Monitor public and Ceph private network from Proxmox hosts with Icinga
Several times, I have been tripped up by the 2.5G USB3 network dongles not connecting properly in my Proxmox Virtual Environment cluster, affecting performance. To combat this, I have added checks to my Icinga monitoring so all ProxmoxVE hosts now monitor (via ping) all other ProxmoxVE hosts via both their “normal” (1G) network connection and the Ceph-private (2.5G) networks. This was interesting to write, as it turned out to be relatively complicated to append -ceph to the hostname portion of the Icinga Host name (which, as recommended by Icinga’s documentation, are the fully-qualified host names).
For context, the -ceph hostnames (for the Ceph private network addresses) are in /etc/hosts on each of the Proxmox hosts.

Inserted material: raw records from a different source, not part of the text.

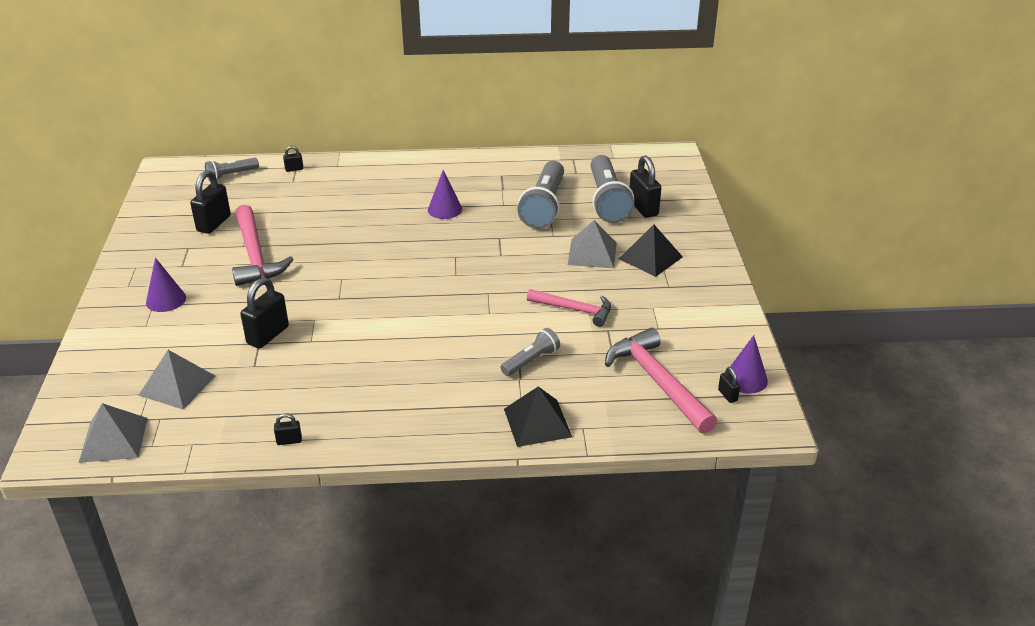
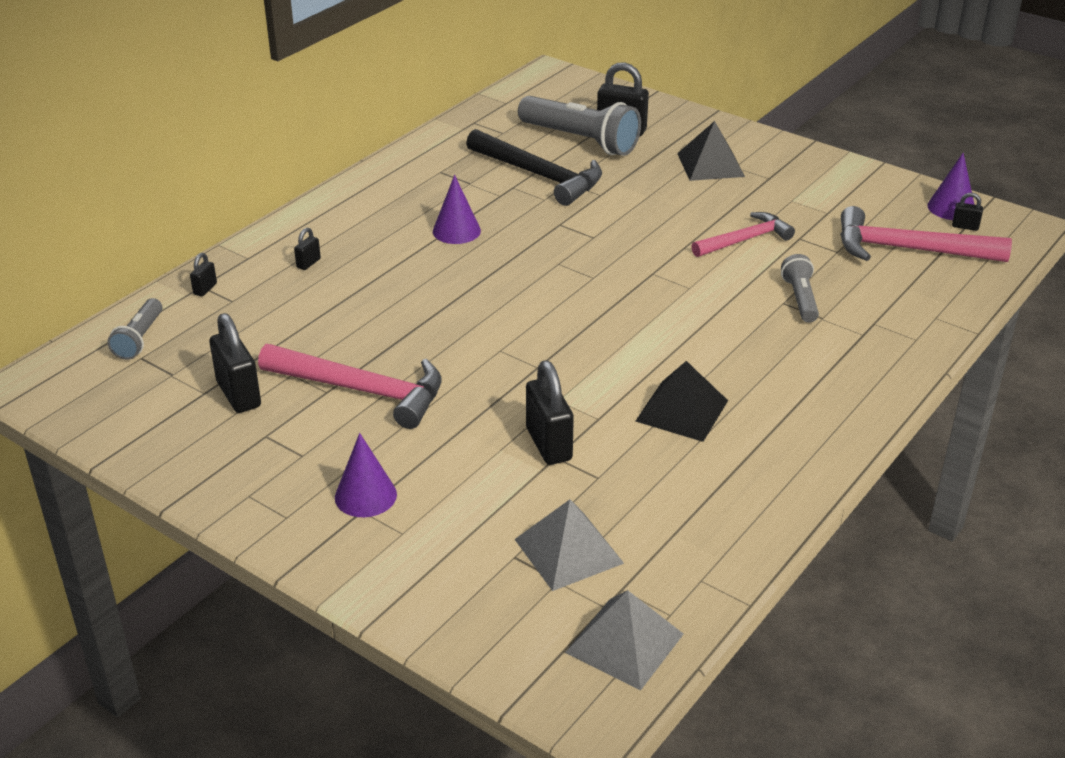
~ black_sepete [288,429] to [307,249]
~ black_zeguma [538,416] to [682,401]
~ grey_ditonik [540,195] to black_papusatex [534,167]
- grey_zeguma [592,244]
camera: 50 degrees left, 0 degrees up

Those network dongles are plugged into a 2.5G unmanaged switch that has no other devices attached (it is dedicated for the internal Ceph private network).
The final configuration I came up with was this, note that I had to split the name on . then remove the first item (as there is no way to select a slice of an array) before rejoining (because there is no way to limit the number of parts split splits into):
// Ping all proxmox hosts
apply Service "ping-" for (target in get_objects(Host).filter((host) => host.vars.services && "proxmox-ve" in host.vars.services).map((host) => host.name)) {
import "generic-service"
check_command = "ping"
command_endpoint = host.name
vars.ping_address = target
assign where host.vars.services && "proxmox-ve" in host.vars.services
}
// Ping all proxmox hosts' ceph private network interfaces
apply Service "ping-ceph-" for (target in get_objects(Host).filter((host) => host.vars.services && "proxmox-ve" in host.vars.services).map((host) => host.name)) {
import "generic-service"
check_command = "ping"
command_endpoint = host.name
// Extract the domain from the host's FQDN
var domain_parts = target.split(".")
domain_parts.remove(0)
var domain = domain_parts.join(".")
vars.ping_address = target.split(".")[0] + "-ceph." + domain
assign where host.vars.services && "proxmox-ve" in host.vars.services
}
The hosts already had a vars.services array listing some of the services on them (e.g. hashicorp-vault to monitor my Hashicorp Vault cluster), so I just added proxmox-ve to them and the all automatically got these checks to start checking all of the hosts with that service.